#### Task details
Word for word, copy every line of the data.

★ ★ ★ ★ ★

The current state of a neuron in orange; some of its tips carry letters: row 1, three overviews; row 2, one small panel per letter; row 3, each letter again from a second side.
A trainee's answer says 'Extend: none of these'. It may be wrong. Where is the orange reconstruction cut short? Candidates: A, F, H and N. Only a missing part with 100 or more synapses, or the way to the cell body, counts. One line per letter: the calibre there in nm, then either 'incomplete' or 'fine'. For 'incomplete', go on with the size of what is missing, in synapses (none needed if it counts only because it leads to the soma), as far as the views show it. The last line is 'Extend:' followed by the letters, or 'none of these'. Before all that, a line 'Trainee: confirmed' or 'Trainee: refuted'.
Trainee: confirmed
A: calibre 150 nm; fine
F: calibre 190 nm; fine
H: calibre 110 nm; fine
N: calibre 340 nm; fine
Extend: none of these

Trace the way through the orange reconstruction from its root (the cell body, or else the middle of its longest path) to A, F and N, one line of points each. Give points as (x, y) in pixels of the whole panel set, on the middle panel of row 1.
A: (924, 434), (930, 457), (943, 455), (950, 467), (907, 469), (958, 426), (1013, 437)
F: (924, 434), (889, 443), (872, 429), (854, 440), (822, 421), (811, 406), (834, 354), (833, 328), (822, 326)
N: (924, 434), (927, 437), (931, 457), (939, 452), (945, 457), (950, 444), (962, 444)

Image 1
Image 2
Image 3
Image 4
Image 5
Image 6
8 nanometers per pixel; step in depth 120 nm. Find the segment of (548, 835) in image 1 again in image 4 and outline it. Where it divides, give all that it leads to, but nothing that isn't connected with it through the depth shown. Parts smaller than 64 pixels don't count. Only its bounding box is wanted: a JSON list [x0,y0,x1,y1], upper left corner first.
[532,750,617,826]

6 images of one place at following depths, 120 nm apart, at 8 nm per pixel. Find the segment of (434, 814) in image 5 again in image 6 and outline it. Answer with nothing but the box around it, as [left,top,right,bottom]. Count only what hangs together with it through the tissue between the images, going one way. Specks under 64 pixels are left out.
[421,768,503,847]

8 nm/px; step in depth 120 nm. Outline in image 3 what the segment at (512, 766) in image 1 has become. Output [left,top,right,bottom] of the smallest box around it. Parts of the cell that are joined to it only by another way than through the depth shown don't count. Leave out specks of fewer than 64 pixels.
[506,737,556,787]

★ ★ ★ ★ ★

#### Response to the task
The current state of a neuron in orange; some of its tips carry letters: row 1, three overviews; row 2, one small panel per letter; row 3, each letter again from a second side.
A trainee's answer says 'Extend: none of these'. It may be wrong. Where is the orange reconstruction cut short? Candidates: A, F, H and N. Only a missing part with 100 or more synapses, or the way to the cell body, counts. One line per letter: the calibre there in nm, then either 'incomplete' or 'fine'. For 'incomplete', go on with the size of what is missing, in synapses (none needed if it counts only because it leads to the soma), as far as the views show it. The last line is 'Extend:' followed by the letters, or 'none of these'. Before all that, a line 'Trainee: confirmed' or 'Trainee: refuted'.
Trainee: confirmed
A: calibre 150 nm; fine
F: calibre 190 nm; fine
H: calibre 110 nm; fine
N: calibre 340 nm; fine
Extend: none of these

Trace the way through the orange reconstruction from its root (the cell body, or else the middle of its longest path) to A, F and N, one line of points each. Give points as (x, y) in pixels of the whole panel set, on the middle panel of row 1.
A: (924, 434), (930, 457), (943, 455), (950, 467), (907, 469), (958, 426), (1013, 437)
F: (924, 434), (889, 443), (872, 429), (854, 440), (822, 421), (811, 406), (834, 354), (833, 328), (822, 326)
N: (924, 434), (927, 437), (931, 457), (939, 452), (945, 457), (950, 444), (962, 444)

Image 1
Image 2
Image 3
Image 4
Image 5
Image 6
8 nanometers per pixel; step in depth 120 nm. Find the segment of (548, 835) in image 1 again in image 4 and outline it. Where it divides, give all that it leads to, but nothing that isn't connected with it through the depth shown. Parts smaller than 64 pixels don't count. Only its bounding box is wanted: a JSON list [x0,y0,x1,y1], upper left corner first.
[532,750,617,826]

6 images of one place at following depths, 120 nm apart, at 8 nm per pixel. Find the segment of (434, 814) in image 5 again in image 6 and outline it. Answer with nothing but the box around it, as [left,top,right,bottom]. Count only what hangs together with it through the tissue between the images, going one way. Specks under 64 pixels are left out.
[421,768,503,847]

8 nm/px; step in depth 120 nm. Outline in image 3 what the segment at (512, 766) in image 1 has become. Output [left,top,right,bottom] of the smallest box around it. Parts of the cell that are joined to it only by another way than through the depth shown don't count. Leave out specks of fewer than 64 pixels.
[506,737,556,787]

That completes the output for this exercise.